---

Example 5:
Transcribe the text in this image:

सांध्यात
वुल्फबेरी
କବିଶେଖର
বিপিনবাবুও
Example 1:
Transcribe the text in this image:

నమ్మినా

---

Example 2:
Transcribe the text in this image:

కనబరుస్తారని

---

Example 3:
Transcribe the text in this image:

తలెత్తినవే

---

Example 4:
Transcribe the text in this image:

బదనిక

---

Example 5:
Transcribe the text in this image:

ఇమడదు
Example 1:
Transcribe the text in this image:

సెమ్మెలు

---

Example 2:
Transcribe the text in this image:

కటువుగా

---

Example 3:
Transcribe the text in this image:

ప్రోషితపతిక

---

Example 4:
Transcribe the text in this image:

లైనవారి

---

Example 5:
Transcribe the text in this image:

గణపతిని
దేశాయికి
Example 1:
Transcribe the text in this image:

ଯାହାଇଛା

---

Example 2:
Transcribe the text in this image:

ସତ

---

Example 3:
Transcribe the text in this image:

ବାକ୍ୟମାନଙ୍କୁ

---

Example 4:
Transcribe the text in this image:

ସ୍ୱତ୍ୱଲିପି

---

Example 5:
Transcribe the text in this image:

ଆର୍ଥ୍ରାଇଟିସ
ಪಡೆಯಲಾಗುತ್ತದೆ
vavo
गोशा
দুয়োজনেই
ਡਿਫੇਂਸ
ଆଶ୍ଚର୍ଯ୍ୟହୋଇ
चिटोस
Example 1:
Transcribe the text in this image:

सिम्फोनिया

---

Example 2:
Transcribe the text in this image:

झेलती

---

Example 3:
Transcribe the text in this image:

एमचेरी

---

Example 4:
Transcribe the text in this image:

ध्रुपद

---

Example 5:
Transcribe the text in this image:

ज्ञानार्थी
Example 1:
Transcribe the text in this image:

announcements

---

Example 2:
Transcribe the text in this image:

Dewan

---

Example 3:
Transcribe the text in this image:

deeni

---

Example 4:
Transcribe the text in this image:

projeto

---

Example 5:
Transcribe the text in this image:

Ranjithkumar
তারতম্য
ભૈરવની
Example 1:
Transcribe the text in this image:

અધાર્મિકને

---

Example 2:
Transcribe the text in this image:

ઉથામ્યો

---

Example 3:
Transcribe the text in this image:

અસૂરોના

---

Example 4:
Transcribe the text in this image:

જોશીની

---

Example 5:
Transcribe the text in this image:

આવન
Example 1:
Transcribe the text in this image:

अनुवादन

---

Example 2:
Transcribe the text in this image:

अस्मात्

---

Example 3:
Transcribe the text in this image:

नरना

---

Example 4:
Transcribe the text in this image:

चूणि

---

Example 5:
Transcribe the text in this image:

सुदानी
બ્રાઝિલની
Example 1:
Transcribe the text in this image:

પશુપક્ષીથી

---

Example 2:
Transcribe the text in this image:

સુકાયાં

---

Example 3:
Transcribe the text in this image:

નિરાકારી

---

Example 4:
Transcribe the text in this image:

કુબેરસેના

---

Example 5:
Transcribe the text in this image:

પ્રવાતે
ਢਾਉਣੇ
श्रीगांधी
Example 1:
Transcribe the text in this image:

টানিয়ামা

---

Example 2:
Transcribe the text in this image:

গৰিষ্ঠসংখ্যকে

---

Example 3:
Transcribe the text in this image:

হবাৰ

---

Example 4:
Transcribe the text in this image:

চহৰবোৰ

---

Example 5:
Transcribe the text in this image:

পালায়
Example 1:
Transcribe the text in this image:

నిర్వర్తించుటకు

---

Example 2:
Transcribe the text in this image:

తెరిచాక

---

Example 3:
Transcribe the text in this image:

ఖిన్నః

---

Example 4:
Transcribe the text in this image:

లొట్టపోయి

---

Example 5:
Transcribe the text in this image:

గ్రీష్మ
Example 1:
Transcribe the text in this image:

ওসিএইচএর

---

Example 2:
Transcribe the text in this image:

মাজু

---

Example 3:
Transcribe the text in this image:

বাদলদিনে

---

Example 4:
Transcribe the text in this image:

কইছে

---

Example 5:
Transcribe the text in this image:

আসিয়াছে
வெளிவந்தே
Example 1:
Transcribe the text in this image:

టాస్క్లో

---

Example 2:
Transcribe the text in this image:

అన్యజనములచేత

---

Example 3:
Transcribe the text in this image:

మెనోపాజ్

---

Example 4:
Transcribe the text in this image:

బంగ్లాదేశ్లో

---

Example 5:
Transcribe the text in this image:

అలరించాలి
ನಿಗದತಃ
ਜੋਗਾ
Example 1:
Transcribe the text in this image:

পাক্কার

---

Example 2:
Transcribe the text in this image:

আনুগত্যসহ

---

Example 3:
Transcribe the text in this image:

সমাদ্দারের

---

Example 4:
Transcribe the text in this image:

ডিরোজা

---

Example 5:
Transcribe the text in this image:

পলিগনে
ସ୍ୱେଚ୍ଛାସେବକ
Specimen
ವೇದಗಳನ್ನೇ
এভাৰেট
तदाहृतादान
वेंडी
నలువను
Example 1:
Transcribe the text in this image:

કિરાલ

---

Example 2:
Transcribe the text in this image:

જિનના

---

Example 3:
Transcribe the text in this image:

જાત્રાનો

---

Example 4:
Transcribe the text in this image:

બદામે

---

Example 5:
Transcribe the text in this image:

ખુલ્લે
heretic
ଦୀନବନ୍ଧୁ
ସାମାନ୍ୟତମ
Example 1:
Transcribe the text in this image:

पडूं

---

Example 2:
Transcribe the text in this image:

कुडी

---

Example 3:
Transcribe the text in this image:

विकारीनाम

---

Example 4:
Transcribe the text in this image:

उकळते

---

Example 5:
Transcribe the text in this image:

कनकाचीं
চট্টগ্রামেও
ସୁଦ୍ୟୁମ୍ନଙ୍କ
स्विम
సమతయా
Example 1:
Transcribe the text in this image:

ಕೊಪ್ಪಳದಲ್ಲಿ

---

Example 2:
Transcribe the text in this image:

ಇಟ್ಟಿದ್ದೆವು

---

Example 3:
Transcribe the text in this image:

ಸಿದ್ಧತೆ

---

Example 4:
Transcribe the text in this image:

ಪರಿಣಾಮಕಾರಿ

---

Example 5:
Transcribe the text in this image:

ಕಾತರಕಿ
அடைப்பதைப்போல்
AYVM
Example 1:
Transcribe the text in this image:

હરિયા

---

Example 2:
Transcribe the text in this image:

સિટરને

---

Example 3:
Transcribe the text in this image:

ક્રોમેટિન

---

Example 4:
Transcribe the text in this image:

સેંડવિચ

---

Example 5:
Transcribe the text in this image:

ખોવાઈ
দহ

→ **Task**
Faithfully reproduce all of the records, character for character.

→ **Answer to this problem**
---

Example 5:
Transcribe the text in this image:

सांध्यात
वुल्फबेरी
କବିଶେଖର
বিপিনবাবুও
Example 1:
Transcribe the text in this image:

నమ్మినా

---

Example 2:
Transcribe the text in this image:

కనబరుస్తారని

---

Example 3:
Transcribe the text in this image:

తలెత్తినవే

---

Example 4:
Transcribe the text in this image:

బదనిక

---

Example 5:
Transcribe the text in this image:

ఇమడదు
Example 1:
Transcribe the text in this image:

సెమ్మెలు

---

Example 2:
Transcribe the text in this image:

కటువుగా

---

Example 3:
Transcribe the text in this image:

ప్రోషితపతిక

---

Example 4:
Transcribe the text in this image:

లైనవారి

---

Example 5:
Transcribe the text in this image:

గణపతిని
దేశాయికి
Example 1:
Transcribe the text in this image:

ଯାହାଇଛା

---

Example 2:
Transcribe the text in this image:

ସତ

---

Example 3:
Transcribe the text in this image:

ବାକ୍ୟମାନଙ୍କୁ

---

Example 4:
Transcribe the text in this image:

ସ୍ୱତ୍ୱଲିପି

---

Example 5:
Transcribe the text in this image:

ଆର୍ଥ୍ରାଇଟିସ
ಪಡೆಯಲಾಗುತ್ತದೆ
vavo
गोशा
দুয়োজনেই
ਡਿਫੇਂਸ
ଆଶ୍ଚର୍ଯ୍ୟହୋଇ
चिटोस
Example 1:
Transcribe the text in this image:

सिम्फोनिया

---

Example 2:
Transcribe the text in this image:

झेलती

---

Example 3:
Transcribe the text in this image:

एमचेरी

---

Example 4:
Transcribe the text in this image:

ध्रुपद

---

Example 5:
Transcribe the text in this image:

ज्ञानार्थी
Example 1:
Transcribe the text in this image:

announcements

---

Example 2:
Transcribe the text in this image:

Dewan

---

Example 3:
Transcribe the text in this image:

deeni

---

Example 4:
Transcribe the text in this image:

projeto

---

Example 5:
Transcribe the text in this image:

Ranjithkumar
তারতম্য
ભૈરવની
Example 1:
Transcribe the text in this image:

અધાર્મિકને

---

Example 2:
Transcribe the text in this image:

ઉથામ્યો

---

Example 3:
Transcribe the text in this image:

અસૂરોના

---

Example 4:
Transcribe the text in this image:

જોશીની

---

Example 5:
Transcribe the text in this image:

આવન
Example 1:
Transcribe the text in this image:

अनुवादन

---

Example 2:
Transcribe the text in this image:

अस्मात्

---

Example 3:
Transcribe the text in this image:

नरना

---

Example 4:
Transcribe the text in this image:

चूणि

---

Example 5:
Transcribe the text in this image:

सुदानी
બ્રાઝિલની
Example 1:
Transcribe the text in this image:

પશુપક્ષીથી

---

Example 2:
Transcribe the text in this image:

સુકાયાં

---

Example 3:
Transcribe the text in this image:

નિરાકારી

---

Example 4:
Transcribe the text in this image:

કુબેરસેના

---

Example 5:
Transcribe the text in this image:

પ્રવાતે
ਢਾਉਣੇ
श्रीगांधी
Example 1:
Transcribe the text in this image:

টানিয়ামা

---

Example 2:
Transcribe the text in this image:

গৰিষ্ঠসংখ্যকে

---

Example 3:
Transcribe the text in this image:

হবাৰ

---

Example 4:
Transcribe the text in this image:

চহৰবোৰ

---

Example 5:
Transcribe the text in this image:

পালায়
Example 1:
Transcribe the text in this image:

నిర్వర్తించుటకు

---

Example 2:
Transcribe the text in this image:

తెరిచాక

---

Example 3:
Transcribe the text in this image:

ఖిన్నః

---

Example 4:
Transcribe the text in this image:

లొట్టపోయి

---

Example 5:
Transcribe the text in this image:

గ్రీష్మ
Example 1:
Transcribe the text in this image:

ওসিএইচএর

---

Example 2:
Transcribe the text in this image:

মাজু

---

Example 3:
Transcribe the text in this image:

বাদলদিনে

---

Example 4:
Transcribe the text in this image:

কইছে

---

Example 5:
Transcribe the text in this image:

আসিয়াছে
வெளிவந்தே
Example 1:
Transcribe the text in this image:

టాస్క్లో

---

Example 2:
Transcribe the text in this image:

అన్యజనములచేత

---

Example 3:
Transcribe the text in this image:

మెనోపాజ్

---

Example 4:
Transcribe the text in this image:

బంగ్లాదేశ్లో

---

Example 5:
Transcribe the text in this image:

అలరించాలి
ನಿಗದತಃ
ਜੋਗਾ
Example 1:
Transcribe the text in this image:

পাক্কার

---

Example 2:
Transcribe the text in this image:

আনুগত্যসহ

---

Example 3:
Transcribe the text in this image:

সমাদ্দারের

---

Example 4:
Transcribe the text in this image:

ডিরোজা

---

Example 5:
Transcribe the text in this image:

পলিগনে
ସ୍ୱେଚ୍ଛାସେବକ
Specimen
ವೇದಗಳನ್ನೇ
এভাৰেট
तदाहृतादान
वेंडी
నలువను
Example 1:
Transcribe the text in this image:

કિરાલ

---

Example 2:
Transcribe the text in this image:

જિનના

---

Example 3:
Transcribe the text in this image:

જાત્રાનો

---

Example 4:
Transcribe the text in this image:

બદામે

---

Example 5:
Transcribe the text in this image:

ખુલ્લે
heretic
ଦୀନବନ୍ଧୁ
ସାମାନ୍ୟତମ
Example 1:
Transcribe the text in this image:

पडूं

---

Example 2:
Transcribe the text in this image:

कुडी

---

Example 3:
Transcribe the text in this image:

विकारीनाम

---

Example 4:
Transcribe the text in this image:

उकळते

---

Example 5:
Transcribe the text in this image:

कनकाचीं
চট্টগ্রামেও
ସୁଦ୍ୟୁମ୍ନଙ୍କ
स्विम
సమతయా
Example 1:
Transcribe the text in this image:

ಕೊಪ್ಪಳದಲ್ಲಿ

---

Example 2:
Transcribe the text in this image:

ಇಟ್ಟಿದ್ದೆವು

---

Example 3:
Transcribe the text in this image:

ಸಿದ್ಧತೆ

---

Example 4:
Transcribe the text in this image:

ಪರಿಣಾಮಕಾರಿ

---

Example 5:
Transcribe the text in this image:

ಕಾತರಕಿ
அடைப்பதைப்போல்
AYVM
Example 1:
Transcribe the text in this image:

હરિયા

---

Example 2:
Transcribe the text in this image:

સિટરને

---

Example 3:
Transcribe the text in this image:

ક્રોમેટિન

---

Example 4:
Transcribe the text in this image:

સેંડવિચ

---

Example 5:
Transcribe the text in this image:

ખોવાઈ
দহ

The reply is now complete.